(Texto para análise):
....
REl - 0600233-36.2020.6.21.0039 - Voto Relator(a) - Sessão: 09/11/2020 às 14:00

VOTO

Admissibilidade

O recurso é tempestivo e preenche os demais pressupostos de admissibilidade, razão pela qual dele conheço.

De outro lado, ressalto a possibilidade excepcional de que, em recursos que versem sobre registro de candidatura, a parte apresente documentos. A posição decorrente de jurisprudência do TSE (v.g. AgRg em RESPe n 128166, julgado em 30.9.2017, Rel. Min. LUIZ FUX) guarda coerência sistêmica, sobretudo porque, em primeiro grau de jurisdição, o requerimento de registro de candidatura é considerado expediente de natureza eminentemente administrativa – ou seja, o recurso em RCAND é, a rigor, o primeiro momento de produção de prova em ambiente jurisdicional propriamente dito.

Mérito

No mérito, o recorrente teve o registro de sua candidatura indeferido por duas razões: (1) indeferimento do DRAP do partido pelo qual o recorrente pretende concorrer ao pleito 2020 e (2) ausência de comprovação de filiação partidária.

Quanto ao primeiro motivo, o indeferimento do Demonstrativo de Regularidade de Atos Partidários (DRAP) do seu partido, importante ressaltar que, em sessão realizada em 03.11.2020, o recurso do MDB (RE n. 0600218-67.2020.6.21.0039), de minha relatoria, foi provido, conforme ementa que segue:

RECURSO. DEMONSTRATIVO DE REGULARIDADE DE ATOS PARTIDÁRIOS (DRAP). APRESENTAÇÃO INTEMPESTIVA E INOBSERVÂNCIA DE COTAS DE GÊNERO. PRELIMINAR. CONHECIMENTO DE DOCUMENTOS EM SEDE RECURSAL. POSSIBILIDADE. RECEPÇÃO DA MÍDIA E TRANSMISSÃO DO DRAP REALIZADOS APÓS ESCOAMENTO DO PRAZO. ABERTURA DO CARTÓRIO APÓS HORÁRIO DE EXPEDIENTE. AUTORIZAÇÃO DO MAGISTRADO. EXPECTATIVA LEGÍTIMA GERADA PELO PODER PÚBLICO. PRIMADO DA BOA-FÉ. COTA DE GÊNERO. INCLUSÃO DE CANDIDATA FEMININA. IRREGULARIDADES SUPERADAS. DEFERIMENTO DO REGISTRO. PROVIMENTO.
....
(Aplique o que leu):
**A.** Segundo o voto, quais foram as duas razões do indeferimento do registro de candidatura do recorrente?
**B.** Por favor, redigite o trecho do voto que começa com as palavras "REl - 0600233-36.2020.6.21.0039" e termina com "pela qual dele conheço.".
**C.** Liste todas as datas escritas no voto.
As entradas abaixo são um material à parte, independente do voto.

(Dados para examinar):
....
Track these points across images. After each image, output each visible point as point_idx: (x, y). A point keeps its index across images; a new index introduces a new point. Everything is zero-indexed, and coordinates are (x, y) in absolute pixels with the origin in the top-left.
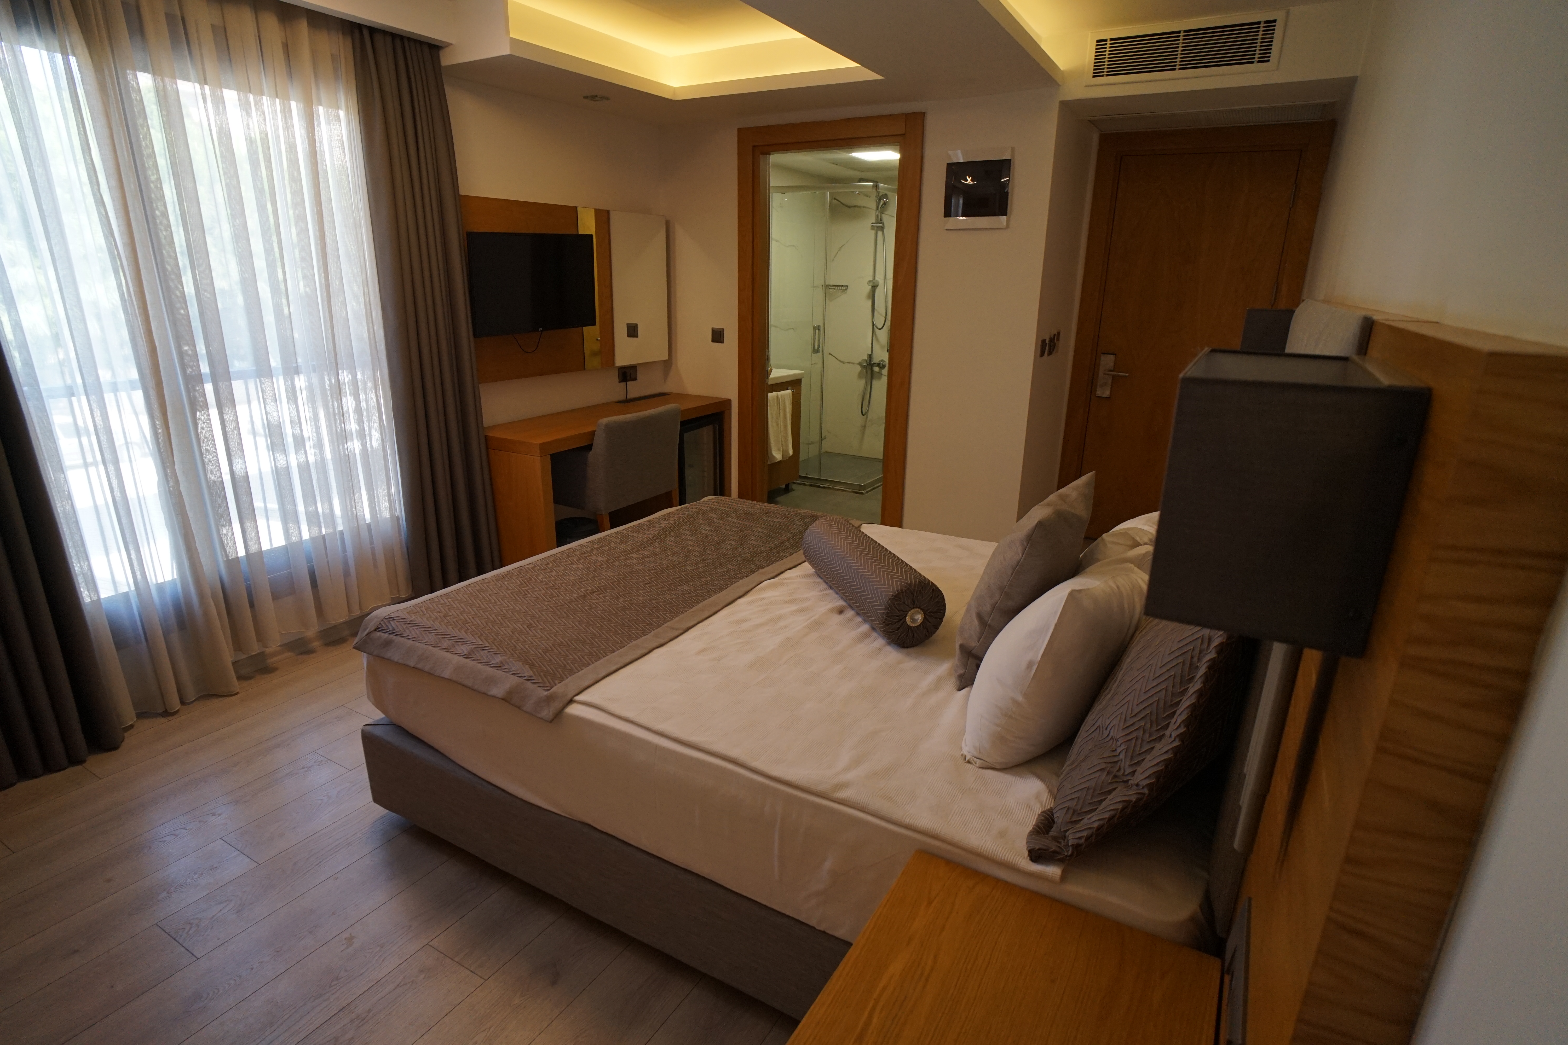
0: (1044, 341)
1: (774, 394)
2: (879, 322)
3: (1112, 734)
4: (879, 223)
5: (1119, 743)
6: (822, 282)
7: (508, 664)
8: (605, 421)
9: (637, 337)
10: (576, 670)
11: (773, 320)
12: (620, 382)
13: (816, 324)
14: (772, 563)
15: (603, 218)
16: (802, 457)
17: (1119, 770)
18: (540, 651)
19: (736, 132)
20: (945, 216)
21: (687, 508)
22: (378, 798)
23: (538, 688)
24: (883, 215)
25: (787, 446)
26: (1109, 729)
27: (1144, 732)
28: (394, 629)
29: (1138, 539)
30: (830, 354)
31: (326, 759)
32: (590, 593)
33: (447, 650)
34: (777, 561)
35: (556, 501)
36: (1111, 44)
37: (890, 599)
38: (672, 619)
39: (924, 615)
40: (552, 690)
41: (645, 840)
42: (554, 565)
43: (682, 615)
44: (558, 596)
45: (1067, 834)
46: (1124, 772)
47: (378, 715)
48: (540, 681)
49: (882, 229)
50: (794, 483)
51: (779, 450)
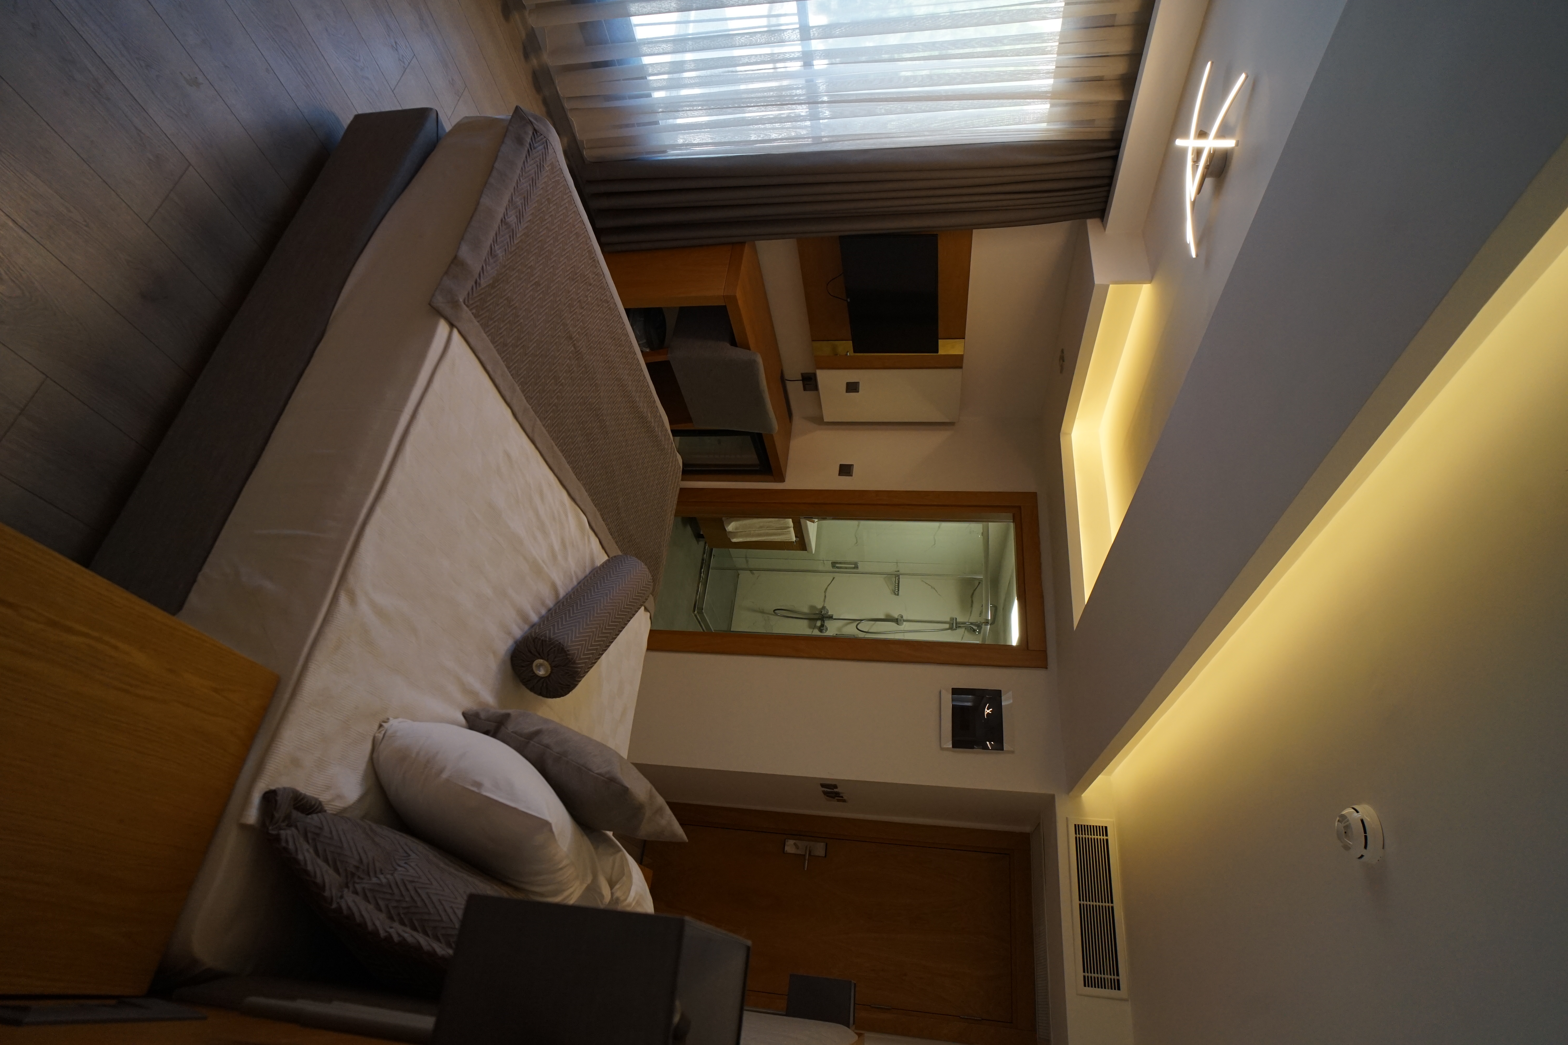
0: (835, 787)
1: (791, 524)
2: (864, 626)
3: (400, 869)
4: (956, 625)
5: (389, 876)
6: (902, 571)
7: (494, 262)
8: (760, 360)
9: (847, 392)
10: (487, 330)
11: (863, 523)
12: (802, 375)
13: (860, 565)
14: (607, 525)
15: (956, 362)
16: (733, 551)
17: (359, 877)
18: (509, 295)
19: (1032, 490)
20: (953, 689)
21: (669, 439)
22: (360, 120)
23: (467, 293)
24: (963, 629)
25: (741, 536)
26: (405, 865)
27: (397, 901)
28: (535, 148)
29: (617, 886)
30: (834, 578)
31: (406, 67)
32: (575, 344)
33: (511, 201)
34: (609, 529)
35: (682, 309)
36: (1103, 840)
37: (560, 643)
38: (544, 426)
39: (543, 678)
40: (464, 306)
41: (303, 394)
42: (606, 308)
43: (548, 436)
44: (571, 312)
45: (293, 829)
46: (358, 883)
47: (448, 125)
48: (475, 295)
49: (951, 628)
50: (705, 543)
51: (736, 528)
....
(Respostas das tarefas):
**A.** O indeferimento do DRAP do partido pelo qual o recorrente pretende concorrer ao pleito 2020 e a ausência de comprovação de filiação partidária.

**B.**
REl - 0600233-36.2020.6.21.0039 - Voto Relator(a) - Sessão: 09/11/2020 às 14:00

VOTO

Admissibilidade

O recurso é tempestivo e preenche os demais pressupostos de admissibilidade, razão pela qual dele conheço.

**C.** 09/11/2020; 30.9.2017; 03.11.2020